**Set task 1**
In the entries, starting with the line with "collection date: 1894-08-25" and going on through the line with "genus: Solidago", switch "locality" to "place" and return only those lines, with nothing else changed.

**Source document**

19. Thus, it was argued that the appeal deserves to be dismissed in toto confirming the judgment and decree of the Trial Court. 20. We have considered the rival submissions of both the parties and perused the material on record. 21. The Core questions that arise for our consideration are: 1. Whether the plaintiff alone is entitled to inherit the suit properties belonging to the adoptive family of Nanagouda, adopted son of Bheemanagouda Patil, in view of the adoption of Nanagouda made through Ramawwa, widow of Bheemanagouda Patil on 24.06.1945? 2. Whether the suit is barred by limitation? 3. Whether the Trial Court was justified in allowing the memo dated 30.03.2010 filed by the plaintiff to restrict the prayer in the plaint only to the alternative prayer i.e., declaration and possession and giving up the prayer for injunction? 4. Whether the suit is bad for nonjoinder of parties? 22. PW1 in her evidence has admitted that her father Nanagouda had gone in adoption to Bhimanagouda Patil and her brother Siddanagouda – defendant No.1 was given in adoption prior to the adoption of Nangouda. She got married in the year 1964. By that time, she was aged about 12 or 13 years. 23. PW2 though filed an affidavit, in examination-in-chief failed to tender herself for cross-examination. PW1 has denied the suggestion that her father Nanagouda had filed an application before the Revenue Authorities to get the revenue entries of the suit properties mutated in the name of the second defendant. However, she has admitted that she had not filed any application before the Revenue Authorities to mutate her name in the revenue records after the demise of her father. She has also denied the suggestion of the defendant No.2 and his brothers partitioning the suit properties based on the “Varadi” made by her father relinquishing the properties in favour of second defendant. It is also denied that she has not visited Bhairawadagi after her marriage. PW1 has admitted that in the suit property, Sy.No.470/A, second defendant had developed sites and alienated the same. 24. DW1 has deposed that no suit properties of Nanagouda is inherited by his father; the adoption of Nanagouda to Bheemanagouda Patil is strange. DW1 has deposed that the rights over the suit property – Sy.No.470/A was released in favour of him by Nanagouda on 10.10.1984, since he was taking care of his grandfather Nanagouda during his lifetime.

**Source records**
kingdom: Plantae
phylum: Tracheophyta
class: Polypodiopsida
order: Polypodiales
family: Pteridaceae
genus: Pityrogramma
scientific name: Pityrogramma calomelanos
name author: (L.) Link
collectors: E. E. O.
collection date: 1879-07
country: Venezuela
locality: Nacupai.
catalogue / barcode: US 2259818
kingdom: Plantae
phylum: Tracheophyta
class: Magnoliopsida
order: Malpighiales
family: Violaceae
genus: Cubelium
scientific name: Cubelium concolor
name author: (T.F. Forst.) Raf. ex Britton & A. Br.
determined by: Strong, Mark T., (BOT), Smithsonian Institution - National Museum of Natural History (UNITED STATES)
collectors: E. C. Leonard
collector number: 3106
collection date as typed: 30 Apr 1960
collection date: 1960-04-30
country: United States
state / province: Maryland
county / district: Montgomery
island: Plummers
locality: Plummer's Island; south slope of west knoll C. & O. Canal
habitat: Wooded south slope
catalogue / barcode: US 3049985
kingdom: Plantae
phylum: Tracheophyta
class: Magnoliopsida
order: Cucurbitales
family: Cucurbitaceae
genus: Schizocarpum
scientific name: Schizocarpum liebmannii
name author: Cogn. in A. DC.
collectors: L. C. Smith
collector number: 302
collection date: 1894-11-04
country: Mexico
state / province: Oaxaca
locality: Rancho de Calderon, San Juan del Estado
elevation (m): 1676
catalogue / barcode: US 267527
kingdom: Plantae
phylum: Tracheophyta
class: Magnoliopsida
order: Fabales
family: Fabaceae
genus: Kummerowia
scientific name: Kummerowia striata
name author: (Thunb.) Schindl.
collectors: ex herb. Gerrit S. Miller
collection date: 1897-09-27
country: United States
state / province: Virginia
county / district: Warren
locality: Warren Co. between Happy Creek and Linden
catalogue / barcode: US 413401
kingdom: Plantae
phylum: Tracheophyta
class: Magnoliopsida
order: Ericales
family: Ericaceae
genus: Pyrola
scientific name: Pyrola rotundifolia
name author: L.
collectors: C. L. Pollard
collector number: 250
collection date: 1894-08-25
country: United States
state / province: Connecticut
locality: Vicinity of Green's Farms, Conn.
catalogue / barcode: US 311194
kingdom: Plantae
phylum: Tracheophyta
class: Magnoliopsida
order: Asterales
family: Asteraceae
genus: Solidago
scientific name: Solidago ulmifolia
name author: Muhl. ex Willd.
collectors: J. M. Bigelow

**Set task 2**
According to the court judgment, on what date was Nanagouda's adoption made through Ramawwa?

**Full solution 1**
collection date: 1894-08-25
country: United States
state / province: Connecticut
place: Vicinity of Green's Farms, Conn.
catalogue / barcode: US 311194
kingdom: Plantae
phylum: Tracheophyta
class: Magnoliopsida
order: Asterales
family: Asteraceae
genus: Solidago

**Full solution 2**
24.06.1945